Statutory Protection of Maori Interests in Land Formerly in Crown Ownership

For the most part, the Waitangi Tribunal has power to make recommendations only. There are exceptions, however, whereby certain statutory provisions enable the Tribunal to make recommendations that are binding on the Crown.

Land that the Crown has transferred to certain state enterprises and tertiary educational institutions and Crown forest land over which there is a forestry licence must, on appropriate recommendation from the Waitangi Tribunal, be purchased by the Crown for transfer to Maori to redress a valid Treaty grievance.

There is additional statutory protection for land owned by a state enterprise that is deemed to be a wahi tapu (sacred site). This sacred land may be reclaimed by the Crown, on application by Maori, through an Order in Council and returned to the tribe. An application under this process exists independently of any Treaty grievance and does not require the involvement of the Waitangi Tribunal.

The Waitangi Tribunal is prevented by statute from recommending the return of privately owned land or the acquisition by the Crown of such land for return to Maori.

Mechanisms for Protection of Maori Interests in Crown Land

In 1993, the government set up a mechanism to provide for consultation with iwi when it desires to sell land that is surplus to Crown requirements. This protection mechanism recognizes three categories of land: non-substitutable sites of special historical, cultural or spiritual significance; land of special importance that is essential for settlement of a claim; and land not falling into either of the foregoing categories but that is particularly sought by claimants and will facilitate settlement of claims.
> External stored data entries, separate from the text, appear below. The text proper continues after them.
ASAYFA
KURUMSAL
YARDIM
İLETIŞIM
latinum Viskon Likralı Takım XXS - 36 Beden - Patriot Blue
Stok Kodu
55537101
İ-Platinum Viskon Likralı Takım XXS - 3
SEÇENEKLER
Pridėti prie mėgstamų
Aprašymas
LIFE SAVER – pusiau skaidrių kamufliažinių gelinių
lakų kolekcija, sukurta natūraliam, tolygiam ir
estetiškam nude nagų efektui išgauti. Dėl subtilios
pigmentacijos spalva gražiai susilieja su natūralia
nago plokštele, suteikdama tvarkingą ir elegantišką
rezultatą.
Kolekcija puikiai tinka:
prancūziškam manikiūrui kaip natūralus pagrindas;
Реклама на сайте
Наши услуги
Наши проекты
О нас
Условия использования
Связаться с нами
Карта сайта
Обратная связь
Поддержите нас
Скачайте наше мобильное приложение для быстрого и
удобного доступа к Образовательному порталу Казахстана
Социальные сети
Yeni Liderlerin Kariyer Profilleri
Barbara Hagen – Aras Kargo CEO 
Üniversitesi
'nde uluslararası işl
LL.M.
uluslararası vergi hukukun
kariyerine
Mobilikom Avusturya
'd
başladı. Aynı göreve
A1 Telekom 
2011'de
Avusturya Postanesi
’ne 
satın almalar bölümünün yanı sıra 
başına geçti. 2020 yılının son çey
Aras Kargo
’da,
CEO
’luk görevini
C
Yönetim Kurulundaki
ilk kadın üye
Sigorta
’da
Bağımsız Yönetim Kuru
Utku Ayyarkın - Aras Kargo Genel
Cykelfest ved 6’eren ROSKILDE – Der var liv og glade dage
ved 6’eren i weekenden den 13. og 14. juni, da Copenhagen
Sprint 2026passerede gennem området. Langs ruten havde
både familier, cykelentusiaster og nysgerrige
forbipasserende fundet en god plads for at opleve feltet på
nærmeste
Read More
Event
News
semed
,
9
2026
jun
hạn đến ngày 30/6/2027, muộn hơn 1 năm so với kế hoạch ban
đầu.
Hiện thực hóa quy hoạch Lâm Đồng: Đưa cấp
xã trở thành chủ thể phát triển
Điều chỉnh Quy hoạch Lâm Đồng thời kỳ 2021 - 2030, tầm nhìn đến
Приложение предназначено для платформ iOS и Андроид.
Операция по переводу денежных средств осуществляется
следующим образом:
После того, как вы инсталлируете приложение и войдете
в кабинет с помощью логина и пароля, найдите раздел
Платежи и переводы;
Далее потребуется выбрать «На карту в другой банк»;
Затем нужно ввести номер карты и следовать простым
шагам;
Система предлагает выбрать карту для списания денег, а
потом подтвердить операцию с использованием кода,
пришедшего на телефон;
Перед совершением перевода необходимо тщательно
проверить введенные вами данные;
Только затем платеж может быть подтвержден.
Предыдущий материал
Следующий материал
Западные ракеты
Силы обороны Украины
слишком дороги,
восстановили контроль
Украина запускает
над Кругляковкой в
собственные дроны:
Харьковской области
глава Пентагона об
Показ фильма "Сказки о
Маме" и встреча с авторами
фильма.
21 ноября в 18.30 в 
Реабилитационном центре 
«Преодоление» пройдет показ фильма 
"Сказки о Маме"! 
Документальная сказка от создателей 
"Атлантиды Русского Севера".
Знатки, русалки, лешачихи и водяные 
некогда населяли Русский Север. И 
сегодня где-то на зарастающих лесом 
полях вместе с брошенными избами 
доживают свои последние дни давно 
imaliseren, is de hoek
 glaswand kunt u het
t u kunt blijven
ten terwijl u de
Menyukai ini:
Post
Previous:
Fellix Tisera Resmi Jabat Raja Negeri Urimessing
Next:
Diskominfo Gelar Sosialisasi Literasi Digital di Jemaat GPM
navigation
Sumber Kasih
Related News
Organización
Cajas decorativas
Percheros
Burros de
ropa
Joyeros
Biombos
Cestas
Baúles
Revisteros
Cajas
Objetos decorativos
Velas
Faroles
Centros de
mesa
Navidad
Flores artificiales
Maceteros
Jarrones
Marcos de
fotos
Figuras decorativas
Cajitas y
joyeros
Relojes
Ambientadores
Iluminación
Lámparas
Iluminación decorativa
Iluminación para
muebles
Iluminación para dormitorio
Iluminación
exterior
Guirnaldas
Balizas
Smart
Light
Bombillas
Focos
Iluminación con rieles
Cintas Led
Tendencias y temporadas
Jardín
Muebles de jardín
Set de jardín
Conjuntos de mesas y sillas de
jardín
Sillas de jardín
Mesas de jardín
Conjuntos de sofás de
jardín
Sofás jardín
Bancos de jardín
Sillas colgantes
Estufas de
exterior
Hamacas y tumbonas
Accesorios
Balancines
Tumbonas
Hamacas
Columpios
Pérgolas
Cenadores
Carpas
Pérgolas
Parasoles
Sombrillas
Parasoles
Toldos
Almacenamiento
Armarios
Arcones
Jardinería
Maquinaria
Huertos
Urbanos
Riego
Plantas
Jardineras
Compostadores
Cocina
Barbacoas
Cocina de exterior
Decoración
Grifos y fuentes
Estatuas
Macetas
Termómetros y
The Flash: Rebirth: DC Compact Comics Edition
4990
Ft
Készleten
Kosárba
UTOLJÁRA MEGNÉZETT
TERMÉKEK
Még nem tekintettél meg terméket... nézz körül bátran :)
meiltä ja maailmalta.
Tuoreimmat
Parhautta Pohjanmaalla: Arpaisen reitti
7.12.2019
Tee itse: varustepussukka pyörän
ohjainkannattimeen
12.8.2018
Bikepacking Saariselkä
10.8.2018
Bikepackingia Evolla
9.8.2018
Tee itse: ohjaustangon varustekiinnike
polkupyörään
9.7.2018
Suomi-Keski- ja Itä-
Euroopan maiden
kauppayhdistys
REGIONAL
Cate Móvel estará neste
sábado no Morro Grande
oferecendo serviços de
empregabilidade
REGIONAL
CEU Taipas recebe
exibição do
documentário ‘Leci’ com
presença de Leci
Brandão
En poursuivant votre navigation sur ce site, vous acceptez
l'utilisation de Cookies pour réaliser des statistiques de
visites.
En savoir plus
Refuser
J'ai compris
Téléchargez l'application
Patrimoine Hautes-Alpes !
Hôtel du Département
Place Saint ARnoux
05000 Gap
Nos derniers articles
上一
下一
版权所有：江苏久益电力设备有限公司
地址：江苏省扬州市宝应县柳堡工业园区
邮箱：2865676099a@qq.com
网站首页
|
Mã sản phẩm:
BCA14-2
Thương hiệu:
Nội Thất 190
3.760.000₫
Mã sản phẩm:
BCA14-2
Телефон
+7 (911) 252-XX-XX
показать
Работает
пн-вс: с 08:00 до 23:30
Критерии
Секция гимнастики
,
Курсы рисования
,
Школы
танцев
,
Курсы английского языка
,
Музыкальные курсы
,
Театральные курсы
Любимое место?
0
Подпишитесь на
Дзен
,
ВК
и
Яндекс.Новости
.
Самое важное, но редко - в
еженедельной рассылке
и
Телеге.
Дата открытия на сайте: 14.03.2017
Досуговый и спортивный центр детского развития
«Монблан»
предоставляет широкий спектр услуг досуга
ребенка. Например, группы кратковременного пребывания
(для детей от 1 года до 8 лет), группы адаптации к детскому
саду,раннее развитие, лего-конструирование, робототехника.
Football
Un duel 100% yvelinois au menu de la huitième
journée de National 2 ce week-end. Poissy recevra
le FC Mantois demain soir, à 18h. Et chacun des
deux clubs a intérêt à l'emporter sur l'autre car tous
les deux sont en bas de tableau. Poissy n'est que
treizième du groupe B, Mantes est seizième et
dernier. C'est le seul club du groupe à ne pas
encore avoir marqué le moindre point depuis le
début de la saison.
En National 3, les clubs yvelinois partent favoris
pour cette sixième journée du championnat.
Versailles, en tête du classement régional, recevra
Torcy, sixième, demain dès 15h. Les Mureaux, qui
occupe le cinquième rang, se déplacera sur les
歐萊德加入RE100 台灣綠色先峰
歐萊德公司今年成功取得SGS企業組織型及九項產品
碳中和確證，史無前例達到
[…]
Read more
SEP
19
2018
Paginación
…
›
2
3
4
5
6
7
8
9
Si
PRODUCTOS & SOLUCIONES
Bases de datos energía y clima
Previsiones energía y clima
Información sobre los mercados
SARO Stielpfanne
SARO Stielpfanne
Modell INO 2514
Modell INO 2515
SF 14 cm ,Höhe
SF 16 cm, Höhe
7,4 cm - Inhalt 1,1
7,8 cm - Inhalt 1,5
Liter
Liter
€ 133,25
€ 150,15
In the case of non-substitutable sites, it is not necessary for iwi to have any claim concerning a breach of the principles of the Treaty of Waitangi for such land to be returned.

The protection mechanism is intended to ensure that land the Maori applicants claim and the government agrees ought not to be sold is either transferred to the claimants or retained by the Crown for possible future use by the claimants as part of their claim settlement.

Land banks established for claims that have reached an advanced stage of consideration hold and administer land set aside under the protection mechanism process pending transfer to the claimants in settlement or part settlement of their claim. Some land banks have also been established during the course of negotiations with specific claimant groups to hold surplus Crown properties that claimants identify as potentially part of their settlement package.

In May 1995, the government took steps to provide further protection for Maori interests in Crown land. In grievances concerning land that was confiscated, claimants usually seek the substitution of land still owned by the Crown. To allay Maori concerns that the Crown might continue to sell surplus land in the raupatu areas and thus reduce the amount of Crown land available for inclusion in settlements, the government agreed that surplus Crown properties situated within the outer confiscation boundaries would not be sold into private ownership. The government agreed to establish a Crown Settlement Portfolio to purchase and hold all surplus properties for possible use in settlements of Treaty claims.

Conclusion

The New Zealand Government has recognized the need not only to hear and report on Maori Treaty grievances but also to provide a means for negotiations and settlement of these grievances. With the Waitangi Tribunal and the recent establishment of the Office of Treaty Settlements, a suitable forum is now in place for this to occur.